Photo of Ai Takagi and Yang Kai Heng from Wong Kwai Chow The Straits Times

Update: Ai Takagi to plead guilty while Yang Kai Heng to contest the charges for his innocence. The case will be mentioned again at 2.30pm tomorrow (March 8).

Two of the three editors for former popular socio-civic website The Real Singapore are going to the State Courts today (March 7) to face 7 counts of sedition charges for anti-government articles between Oct 2013 and Feb 2015. The Singapore Court asserts that Yang Kai Heng, 27, and Ai Takagi, 23, promoted ill will and hostility between races in Singapore. Each charge carries a maximum of S$5,000 fine and 3 years’ jail sentence.

One of the articles reported an inaccuracy saying that a Filipino family caused an incident between the police and Thaipusam participants. It is understood that The Real Singapore editors wrote the article based off an anonymous contribution. However the mistake was cleared up with a public apology on its Facebook page, which apparently the Singapore Police do not accept. The other 6 articles that warranted other Sedition charges were not mentioned in the government-controlled media.

The website was ordered to shut down by the state censorship authority, Media Development Authority (MDA) under the Ministry of Information. The duo was arrested in January 2015 when they arrived in Singapore from Brisbane Australia for a family visit. The third former editor, Alex Tan, left in March shortly after being called up to assist investigation and has since been living in self-exile in Sydney Australia. Alex Tan set up States Times Review on May 7, barely a week after The Real Singapore was shut down on April 28. However Alex Tan has since left States Times Review in February to focus on his career.

In December 2015, writer Roy Ngerng was sued for S$150,000 in damages by the Prime Minister Lee Hsien Loong when he criticized him and his wife’s involvement with Temasek Holdings and the country’s retirement fund CPF. In July 2015, 16-year-old minor Amos Yee was trialed as an adult and jailed for more than 50 days for criticizing the recently-deceased dictator Lee Kuan Yew. In March 2015, writer Alex Au was fined S$8,000 for contempt of court when he criticized the Singapore Court.
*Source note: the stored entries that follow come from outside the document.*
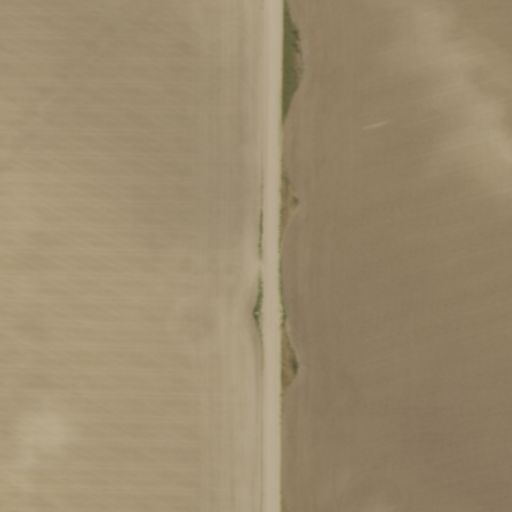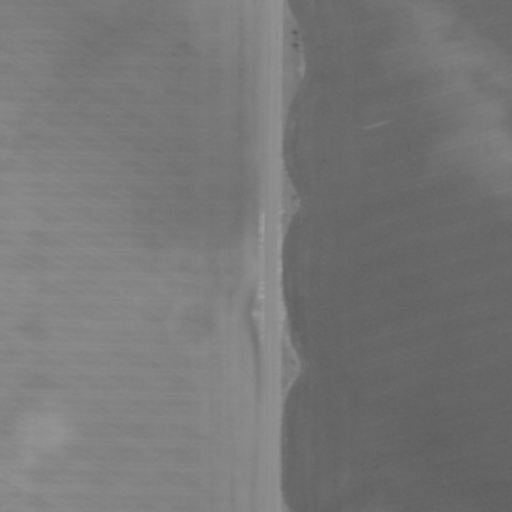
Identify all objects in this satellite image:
crop: (128, 255)
road: (271, 255)
crop: (398, 256)
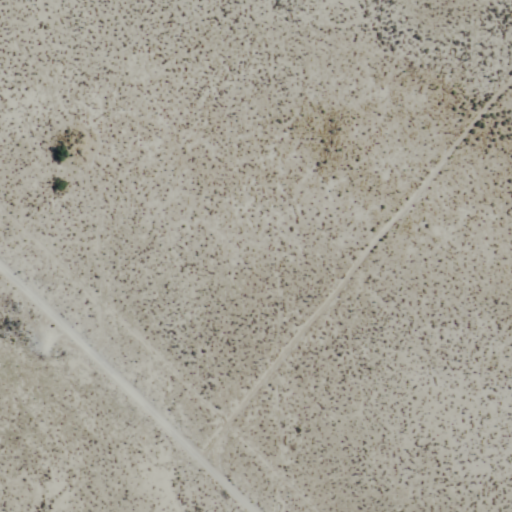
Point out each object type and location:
road: (123, 392)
Just last week, another socio-civic website TheOnlineCitizen has been ordered to pay S$5,000 for “receiving funds from a foreign entity in 2014”. Also in February 2016, Home Affairs and Law Minister K Shanmugam threatened to prosecute anyone who comments on a recent teen suicide case which embarrassed the Singapore government.

The Singapore government uses defamation suits, the Sedition Act and the contempt of court charges to silence critics and oppress dissent, a legacy left behind dictator Lee Kuan Yew and readily adopted by the present Prime Minister.